Конечно же мы забрали тебя к себе. Ты стала для нас светом в окошке, ничего другого и не нужно было. С синематографом было покончено. Мы с Жанной захлопнули дверь в прошлое и заперли её на ключ. Все декорации и костюмы я сжёг, а плёнки продал на обувную фабрику – у них был специальный цех по переработке целлулоидных отходов…
Увы, из моих фильмов получились отличные целлулоидные каблуки… На вырученные деньги я купил на вокзале лавку игрушек: цокая каблуками, мимо неё сновали бесконечные толпы людей.
Единственное, что осталось у меня от прошлой жизни и что я не осмелился уничтожить, – это механический человечек. Я подарил его музею. Человечек долго лежал в запасниках, пока не сгорел там во время пожара… Вскоре пропал и запасной ключик, подаренный мною жене на одну из годовщин нашей свадьбы.
На этом бы история и закончилась, если бы не дети. Ну и где же теперь мой человечек?
– Он у меня… на вокзале, – ответил Хьюго.
– Так ты что, живёшь на вокзале?
– Да, мсье.
– Как же так случилось?
– Это долгая история.
– Ты мог бы принести сюда человечка?
– Конечно, мсье – одна нога здесь, другая там…
Призрак вокзала
Хьюго оделся и выбежал на улицу. Он спешил под проливным дождём, радуясь, что очень скоро человечек будет возвращён его создателю.
…Хьюго вошёл в зал ожидания. У него болела рука, и он решил прихватить из кафе немного льда для примочек. Пока хозяйка кафе Эмили болтала с разносчиком газет Фриком, мальчик зачерпнул с продуктовой витрины пригоршню льда, не забыв про бутылку молока.
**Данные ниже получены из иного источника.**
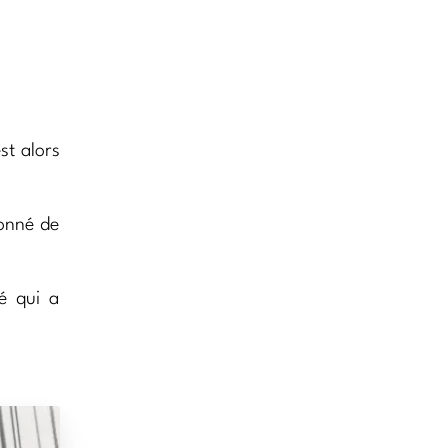
st alors
ionné de
té qui a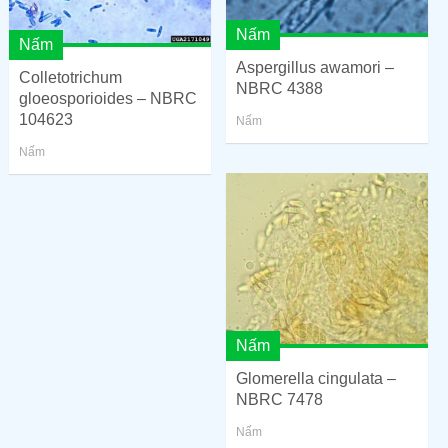
Nấm
Nấm
Aspergillus awamori –
Colletotrichum
NBRC 4388
gloeosporioides – NBRC
104623
Nấm
Nấm
Nấm
Glomerella cingulata –
NBRC 7478
Nấm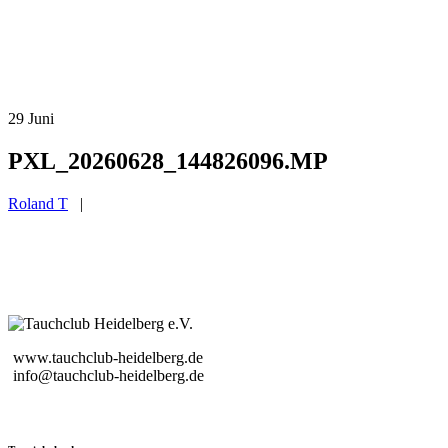
29
Juni
PXL_20260628_144826096.MP
Roland T
|
www.tauchclub-heidelberg.de
info@tauchclub-heidelberg.de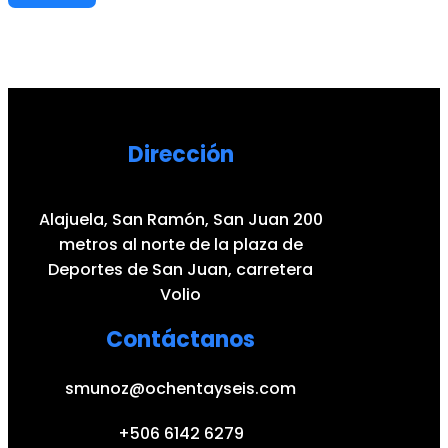
Dirección
Alajuela, San Ramón, San Juan 200
metros al norte de la plaza de
Deportes de San Juan, carretera
Volio
Contáctanos
smunoz@ochentayseis.com
+506 6142 6279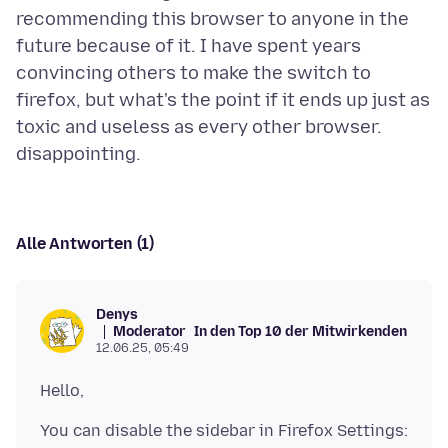
recommending this browser to anyone in the
future because of it. I have spent years
convincing others to make the switch to
firefox, but what's the point if it ends up just as
toxic and useless as every other browser.
Alle Antworten (1)
Denys
Moderator
In den Top 10 der Mitwirkenden
12.06.25, 05:49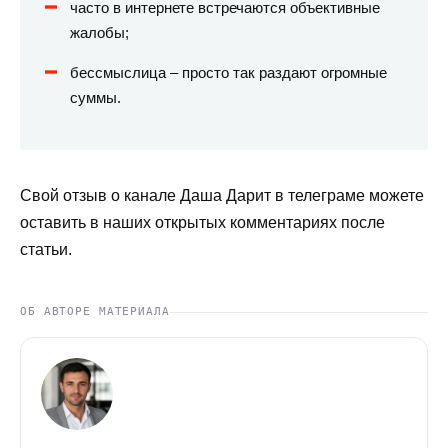
часто в интернете встречаются объективные
жалобы;
бессмыслица – просто так раздают огромные
суммы.
Свой отзыв о канале Даша Дарит в телеграме можете
оставить в наших открытых комментариях после
статьи.
ОБ АВТОРЕ МАТЕРИАЛА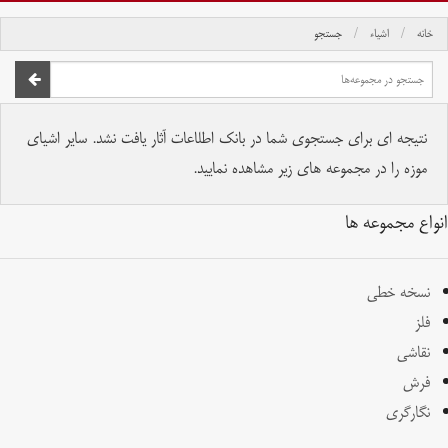
خانه
اشیاء
جستجو
صفحه اصلی
تمام حقوق برای موسسه کتابخانه و موزه ملی ملک محفوظ است.
نتیجه ای برای جستجوی شما در بانک اطلاعات آثار یافت نشد. سایر اشیای
موزه را در مجموعه های زیر مشاهده نمایید.
انواع مجموعه ها
نسخه خطی
فلز
نقاشی
فرش
نگارگری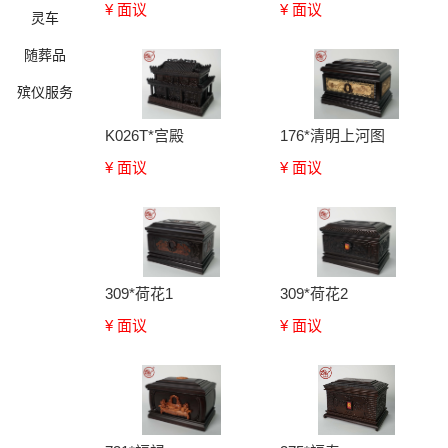
¥ 面议
¥ 面议
灵车
随葬品
殡仪服务
K026T*宫殿
176*清明上河图
¥ 面议
¥ 面议
确定
309*荷花1
309*荷花2
¥ 面议
¥ 面议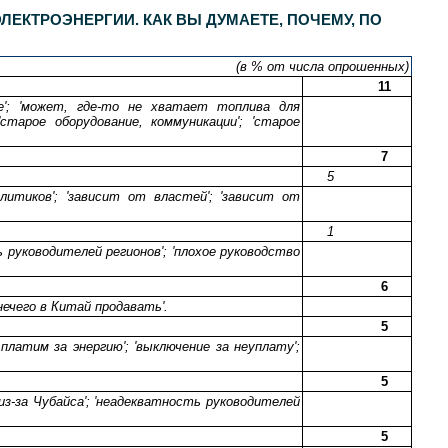
ЕКТРОЭНЕРГИИ. КАК ВЫ ДУМАЕТЕ, ПОЧЕМУ, ПО
(в % от числа опрошенных)
11
ое'; 'может, где-то не хватает топлива для
старое оборудование, коммуникации'; 'старое
7
5
олитиков'; 'зависит от властей'; 'зависит от
1
ь руководителей регионов'; 'плохое руководство
6
нечего в Китай продавать'.
5
платим за энергию'; 'выключение за неуплату';
5
'из-за Чубайса'; 'неадекватность руководителей
5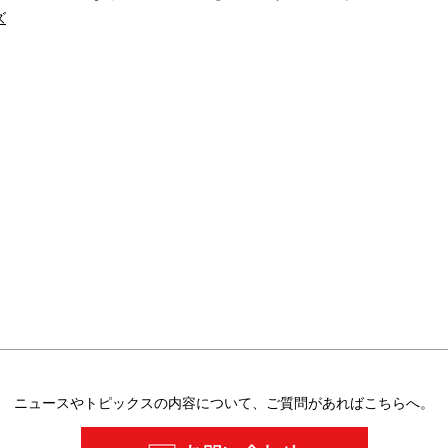
ズ
ニュースやトピックスの内容について、ご質問があればこちらへ。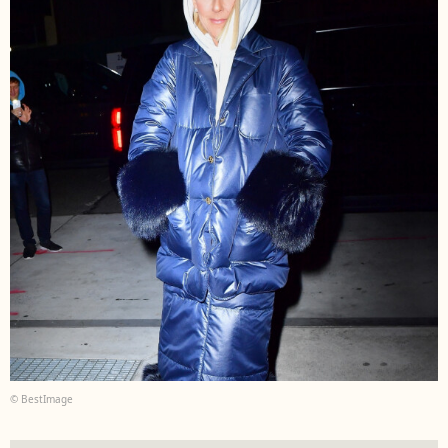
© BestImage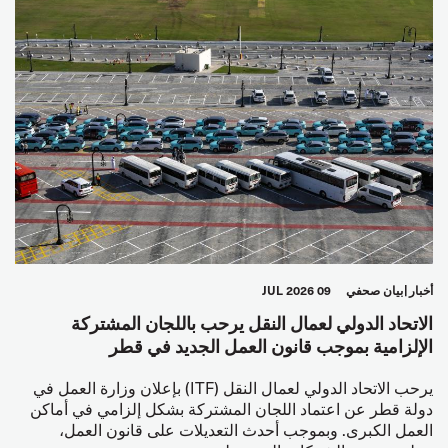
أخبار
بيان صحفي
09 JUL 2026
الاتحاد الدولي لعمال النقل يرحب باللجان المشتركة
الإلزامية بموجب قانون العمل الجديد في قطر
يرحب الاتحاد الدولي لعمال النقل (ITF) بإعلان وزارة العمل في
دولة قطر عن اعتماد اللجان المشتركة بشكل إلزامي في أماكن
العمل الكبرى. وبموجب أحدث التعديلات على قانون العمل،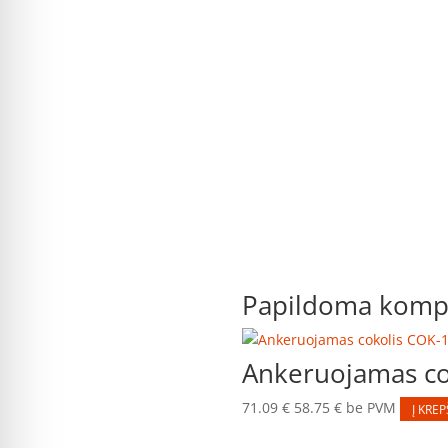
Papildoma kompl
Ankeruojamas c
71.09
€
58.75
€
be PVM
Į KREP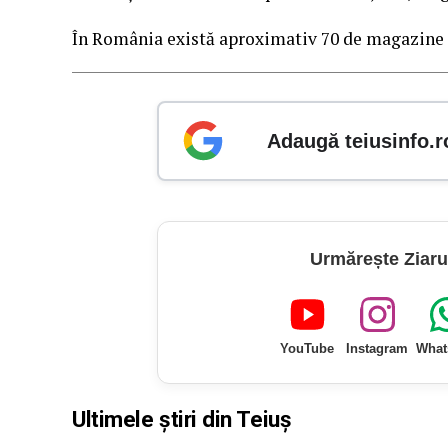
În România există aproximativ 70 de magazine Pe
Adaugă teiusinfo.r
Urmărește Ziaru
YouTube
Instagram
What
Ultimele știri din Teiuș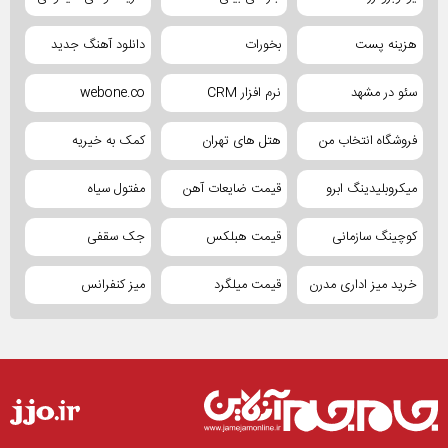
هزینه پست
بخورات
دانلود آهنگ جدید
سئو در مشهد
نرم افزار CRM
webone.co
فروشگاه انتخاب من
هتل های تهران
کمک به خیریه
میکروبلیدینگ ابرو
قیمت ضایعات آهن
مفتول سیاه
کوچینگ سازمانی
قیمت هبلکس
جک سقفی
خرید میز اداری مدرن
قیمت میلگرد
میز کنفرانس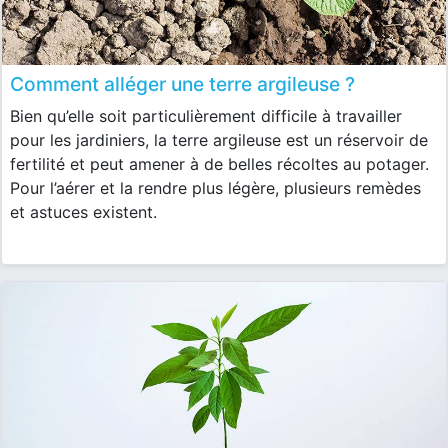
Comment alléger une terre argileuse ?
Bien qu’elle soit particulièrement difficile à travailler
pour les jardiniers, la terre argileuse est un réservoir de
fertilité et peut amener à de belles récoltes au potager.
Pour l’aérer et la rendre plus légère, plusieurs remèdes
et astuces existent.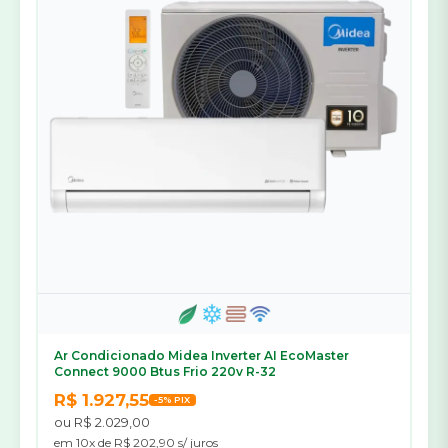
Ar Condicionado Midea Inverter AI EcoMaster
Connect 9000 Btus Frio 220v R-32
R$ 1.927,55
-5% PIX
ou R$ 2.029,00
em 10x de R$ 202,90 s/ juros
Он уже собрался уйти, как услышал обрывки разговора:
– …Точно вам говорю, мсье Фрик. Моя подруга работает уборщицей в полицейском участке, и она приносит мне самые свежие новости! Например, месяц назад чистили дно Сены и натолкнулись на утопленника!.. Говорят, бедолага пролежал там не один год! Хорошо, что при нём была серебряная фляжка с гравировкой…
Хьюго так и вздрогнул.
– Помните нашего хранителя времени? Тот ещё забулдыга, – упивалась сплетней мадам Эмили. – Так это он, представляете?
– Это надо же! – зацокал языком мсье Фрик, завидуя уборщице, которая, оказывается, узнаёт все новости раньше любого газетчика. – Наверное, у этого пьянчуги нет семьи, если его никто не хватился.
– Да, но как вы не понимаете? – нетерпеливо воскликнула мадам Эмили. — Человек пропал, а часы продолжали идти! Но стоило найти его труп, как часы начали давать сбой! А всё знаете почему? Потому что много лет хранителем работал призрак, призрак! А когда тело подняли со дна реки, призрак взбунтовался! Теперь над нашим вокзалом нависло проклятие, точно вам говорю!